Good question: How clean is the office?
- Use Rating Scales Whenever Possible: Whether you're performing employee satisfaction or employee engagement surveys, use good rating scales. Scales that display the direction and intensity of attitudes often provide useful data. On the other hand, binary response options such as true/false response options, generally produce less informative data. Most yes/no or true/false questions can be reworked by including phrases such as “How much,” “How often,” or “How likely.” When setting up the scale remember that an unbalanced response scale can mislead a respondent in the same way a poorly worded question might. Make sure your response scales have a definitive midpoint. Aim for odd numbers of possible responses. Also, ensure they cover the whole range of possible reactions.
- Provide “Not applicable” (N/A) response options: A N/A response is ok. A fake answer is not. Providing N/A response options prevents respondents from skipping questions or giving false answers.
Test it Out!
- Administer a pilot: You should run the process with a group of employees or only selected areas. Get real feedback on employees using the actual questionnaires you developed. This pilot project will allow you to validate your questionnaires and to address any concerns from participants. It will also allow you to get comfortable with the tools and get ready to prepare action plans based on the feedback and comments.
It is Go Time
- Choose appropriate respondents: For a 360-degree feedback survey make sure to involve a wide range people throughout the company that sufficiently know the employee under review. Primalogik 360 allows people being reviewed to suggest their own participants, providing valuable input at this stage of the process.
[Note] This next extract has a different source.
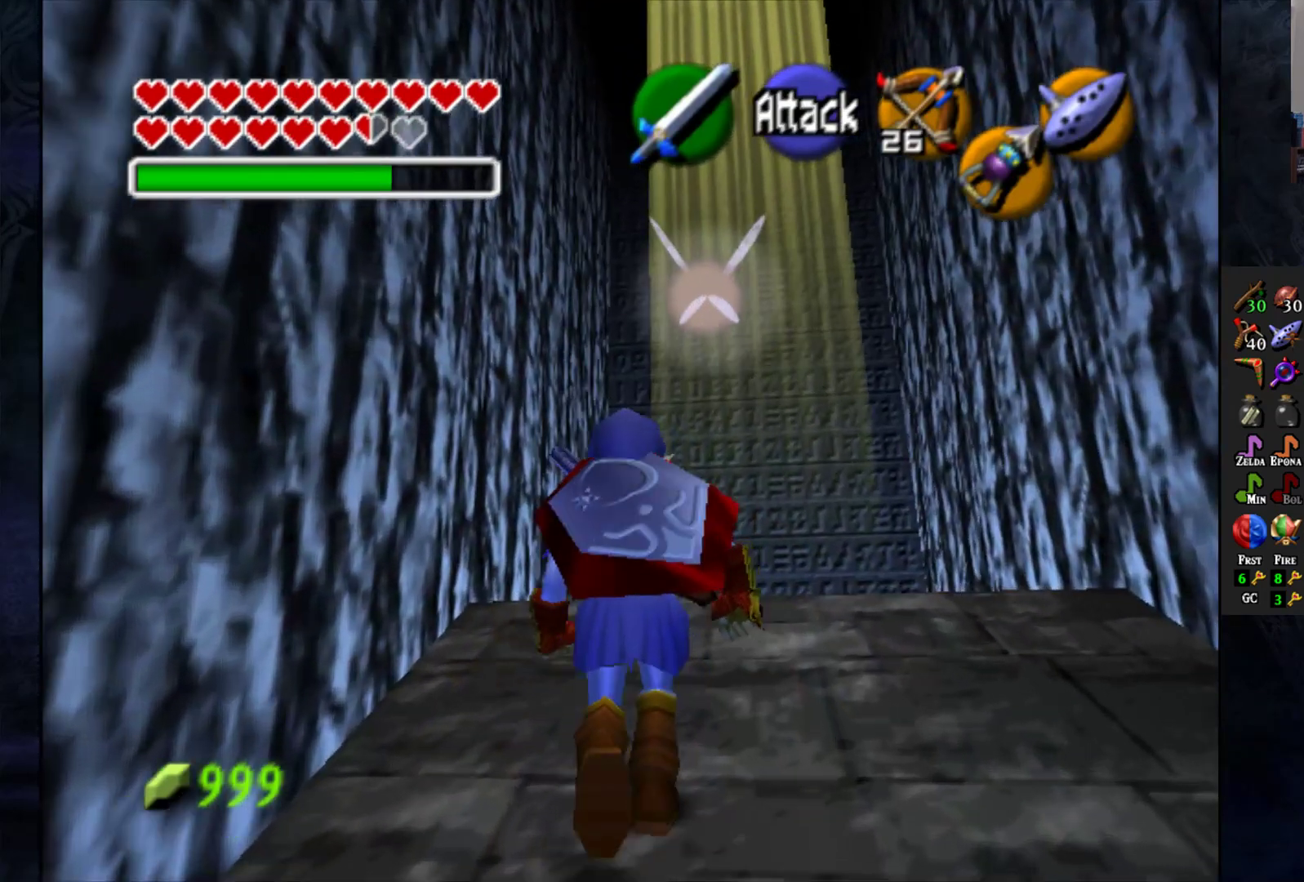
{"buttons": [], "left_stick": "up", "right_stick": "center", "events": []}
- Make sure people take it: Communicate effectively throughout the process and track progress with survey email. Utilize automated invitations and reminders to easily organize and administer your surveys.
Now the Real Work Starts
Summary comparison tool provided by Primalogik 360
- Analyze the results: Now you have to dig into the data. Spend time analyzing the results. Don’t just send the raw results to employees without any analysis or pre-processing. When analyzing the results make sure you aren’t just looking at the averages, valuable insight often lays in the outliers. Use frequency distribution charts to gain better insight on how 360 feedback ratings are distributed across a group of respondents. Looking at the full range allows managers and HR personnel to identify areas of disagreement, performance gaps or opportunities for improvement.
- Use the data and follow-up with each employee: Effective leaders listen to the survey and enact necessary change. The easiest way to invalidate a survey campaign is to not convey management is listening and willing to make possibly difficult changes. After analyzing all the raw data make sure to produce an action plan for each one of your employees. Follow-up with each respondent at predetermined intervals to ensure they are making progress within their customized plan.
- Rinse and repeat: The 360-degree process is not a one time thing. Repeat the process and compare results to ensure the right behaviors are being reinforced, progress is being made, and that your people are developing the right competencies. The process can be polished, questionnaires can be perfected, questions can be refined. Just make sure you convey the value of each iteration and each respondent's time. Or else the surveys will start wasting away in email purgatory.